The tricky part of using precision targeting in pest control, says Brenner, is plotting the observations. To get the proper X and Y coordinates, a PCO must have a map or blueprint of the area to be analyzed. Then each trap location or observation must be marked on the map and given an X and Y coordinate, which is then input to the computer program. In order to compare maps over time, traps or observations should be maintained at the same locations, as their locations have already been entered into the program.

Brenner hopes to automate the plotting process, which is now somewhat labor-intensive. Under an automated system, instead of plotting coordinate points on a map, users would simply make visual observations while using a hand-held electronic device to identify their approximate global longitude and latitude.

Automation would reduce the chances for human error and would be less dependent on the PCO's skill level in plotting coordinates. A technician could use the initial contour map to identify the cause of the infestation and make corrections or apply treatment. Then the technician could go back a few weeks later, run another contour map, and analyze the results.
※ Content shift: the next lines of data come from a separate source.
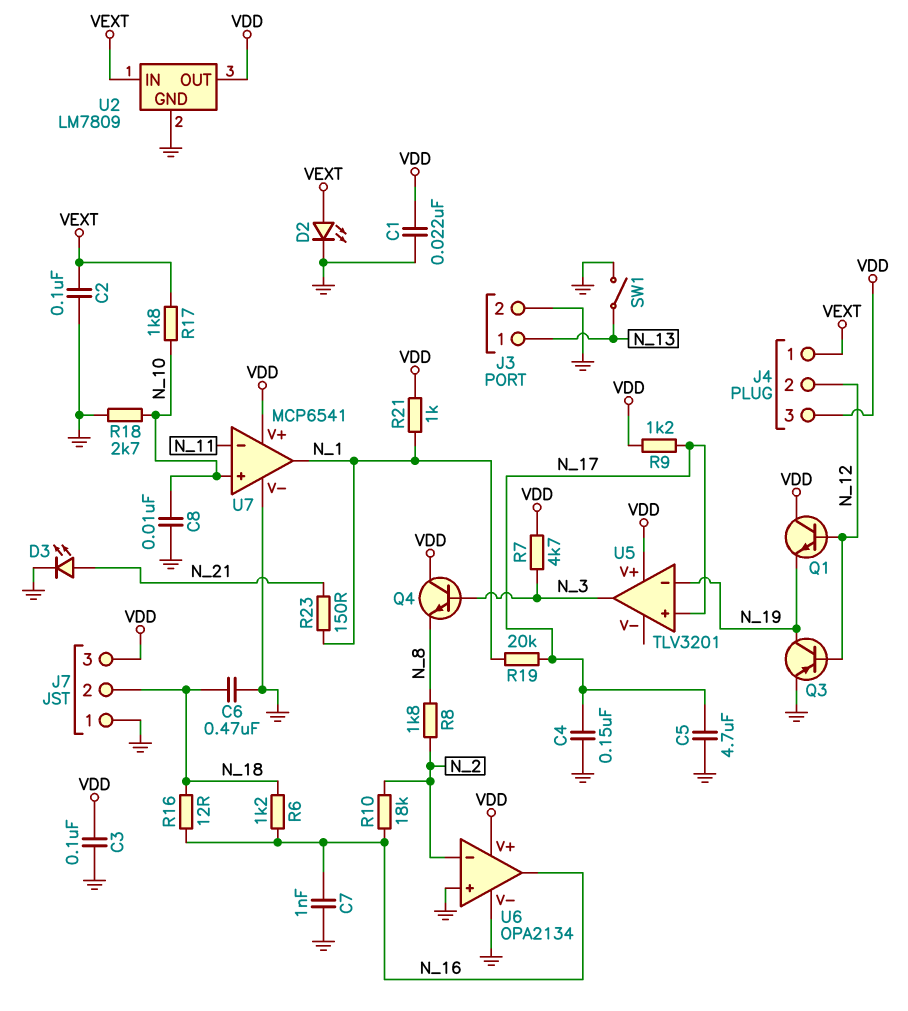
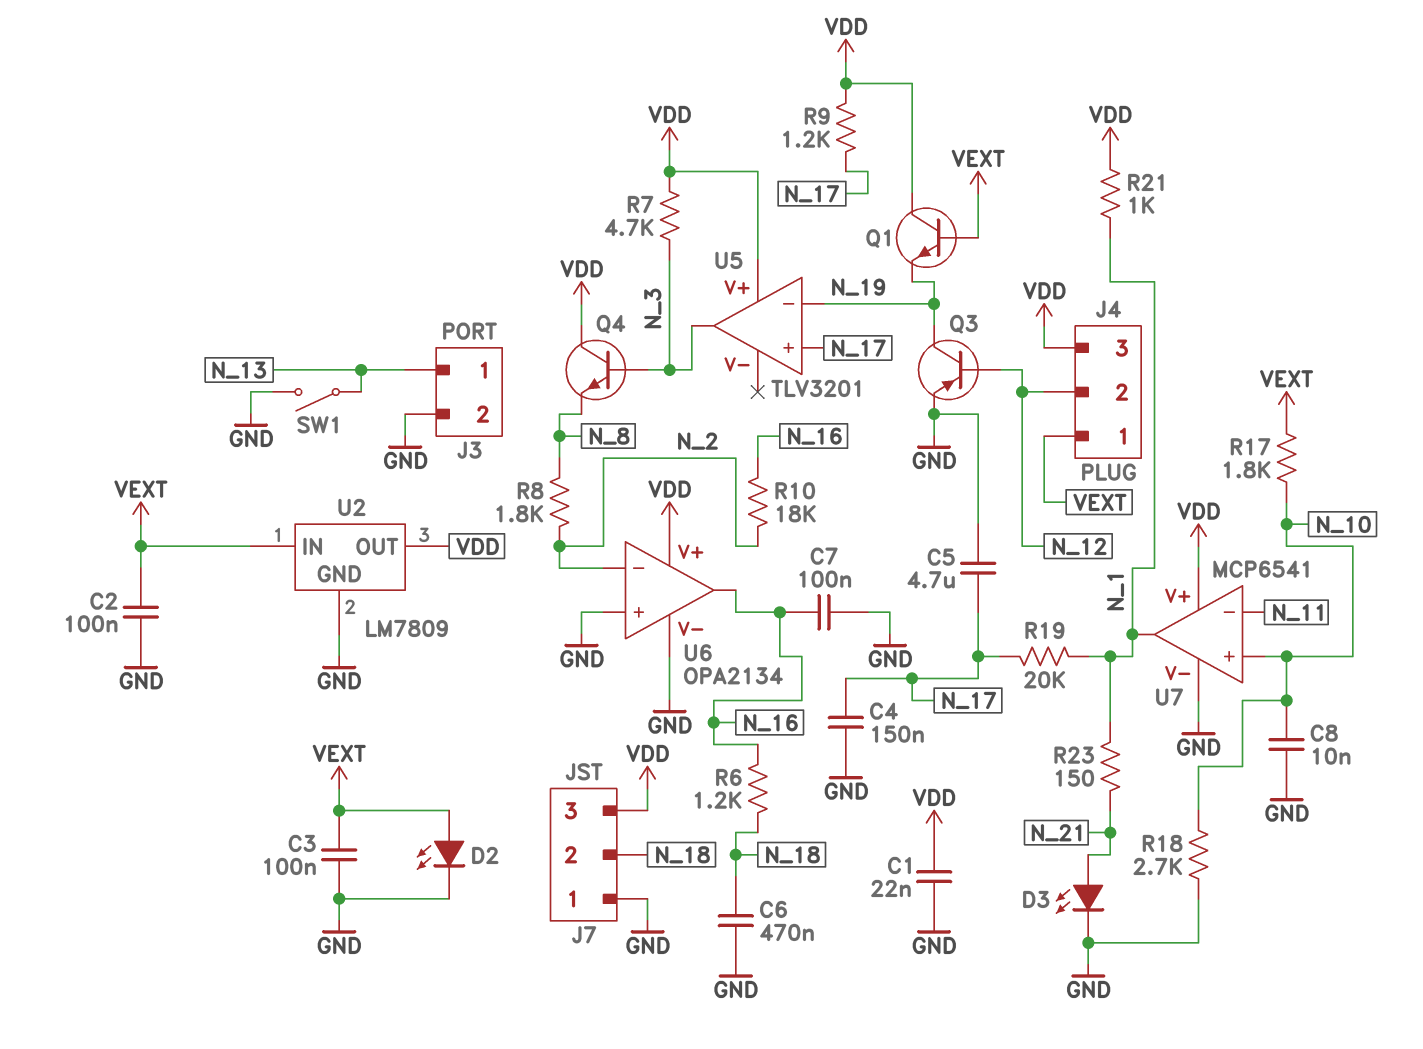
C3: 100nF (GND, VDD) -> 100nF (GND, VEXT)
C7: 1nF (GND, N_16) -> 100nF (GND, N_16)
Q1: NPN (B N_12, C VDD, E N_19) -> NPN (B VEXT, C VDD, E N_19)
R16: 12 (N_16, N_18) -> none

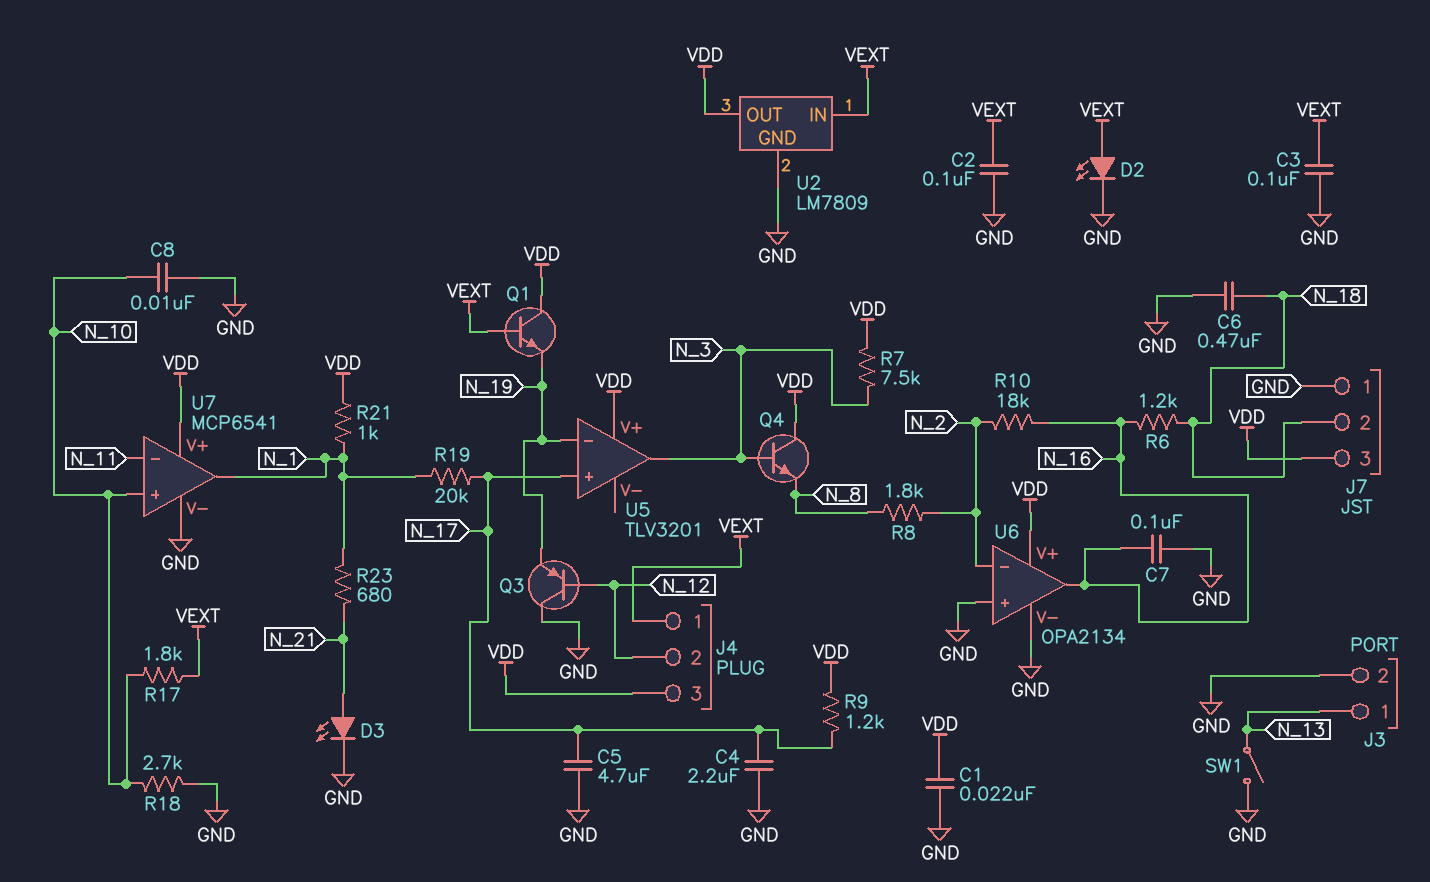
C4: 150nF (GND, N_17) -> 2.2uF (GND, N_17)
Q3: PNP (B N_12, C N_19, E GND) -> PNP (B N_12, C GND, E N_19)
R7: 4.7k (N_3, VDD) -> 7.5k (N_3, VDD)
R23: 150 (N_1, N_21) -> 680 (N_1, N_21)

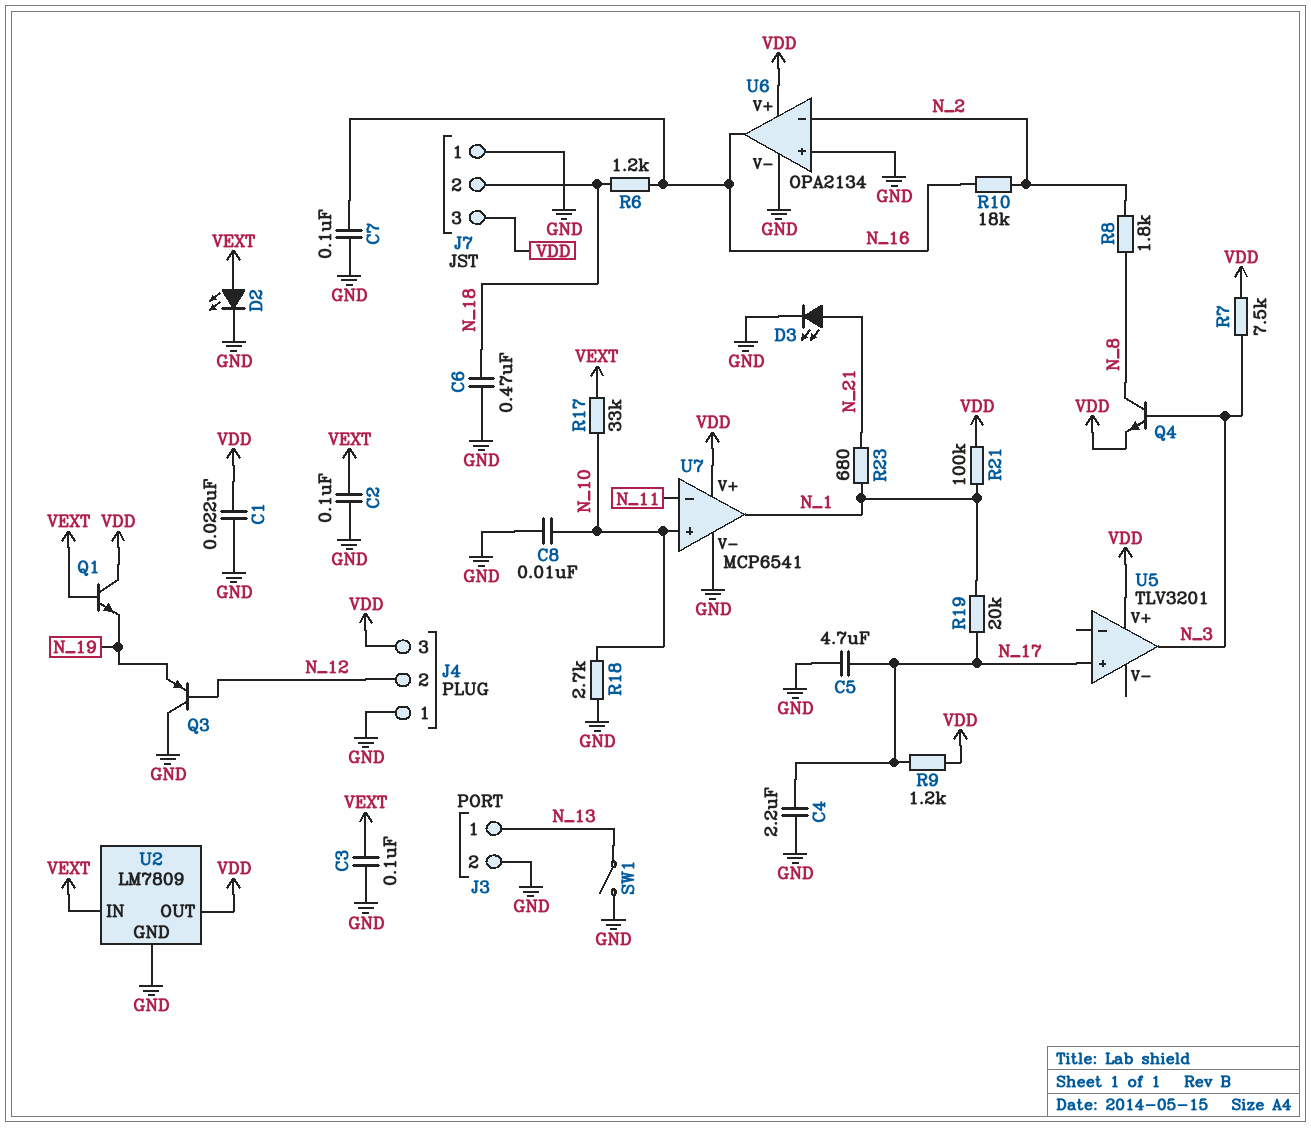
J4 pin 1: VEXT -> GND
Q4: NPN (B N_3, C VDD, E N_8) -> NPN (B N_3, C N_8, E VDD)
R17: 1.8k (N_10, VEXT) -> 33k (N_10, VEXT)
R21: 1k (N_1, VDD) -> 100k (N_1, VDD)
U5 pin in-: N_19 -> none

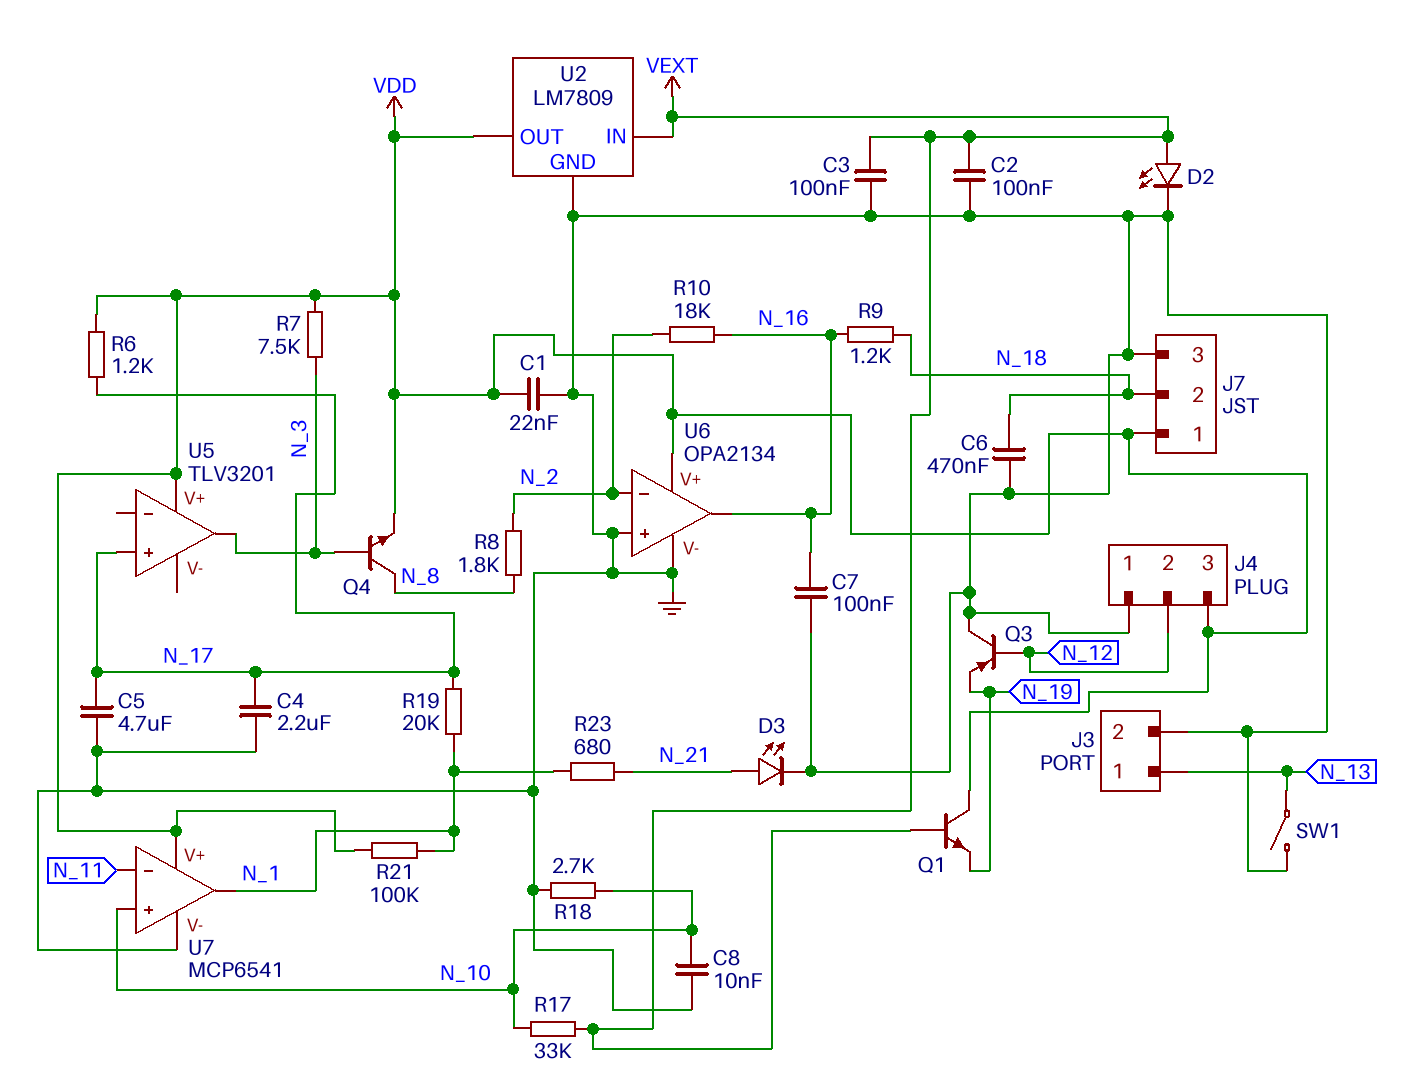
J7 pin 1: GND -> VDD
J7 pin 3: VDD -> GND
R6: 1.2k (N_16, N_18) -> 1.2k (N_17, VDD)
R9: 1.2k (N_17, VDD) -> 1.2k (N_16, N_18)

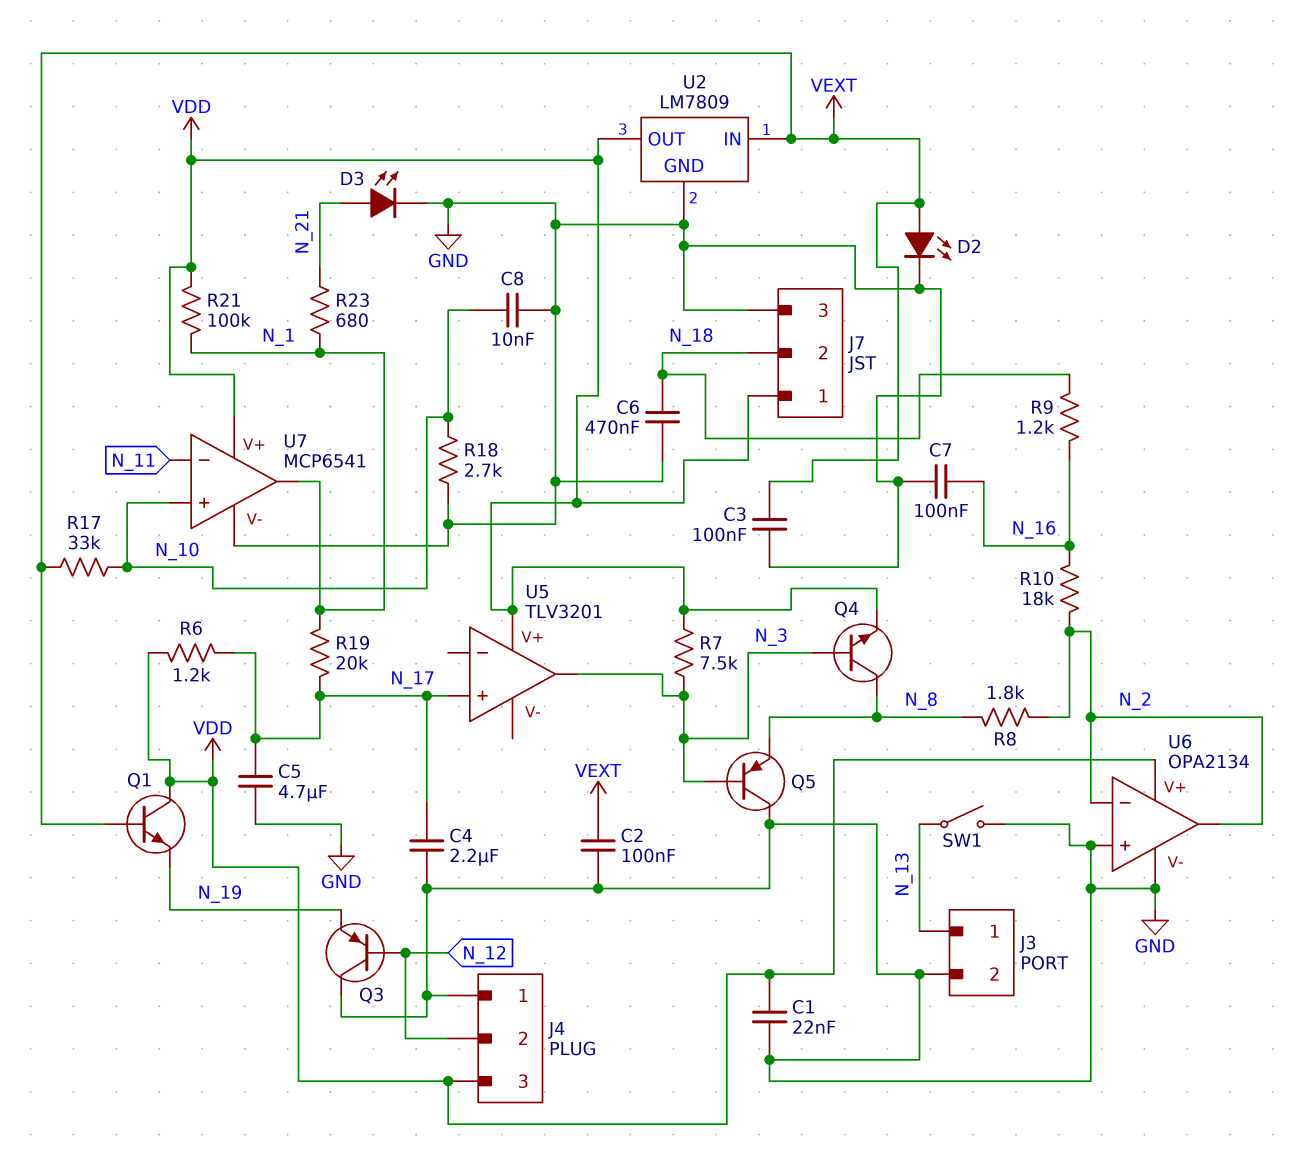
Q5: none -> PNP (B N_3, C GND, E N_8)
U6 pin out: N_16 -> N_2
To help develop this global positioning technology, Brenner is now looking for a partner who would provide the specific engineering help required. He is also currently working with the Environmental Protection Agency, the Department of Defense, and members of the National Pest Control Association to develop this technology for the pest control industry.

To be sure, the technology for identifying approximate global locations from within structures is a few years off, says Brenner. Meanwhile, the concepts behind precision targeting are still very doable, even if they do require some front-end efforts in devising blueprints and plotting observations. What PCOs are left with is an informative tool that provides clues as to the causes of an infestation.

"Precision targeting allows precision in determining the spatial distribution of any parameter that you need to measure," explained Brenner. "This can be used as a tool to pick up incipient infestation, and it shifts pest management to a preventive approach instead of a reactive approach." With spatial analysis, a PCO can allocate resources where the likelihood of success is best, thereby reducing pesticide use while achieving an effective solution. PCT

Lisa Josof is associate editor of Pest Control Technology magazine.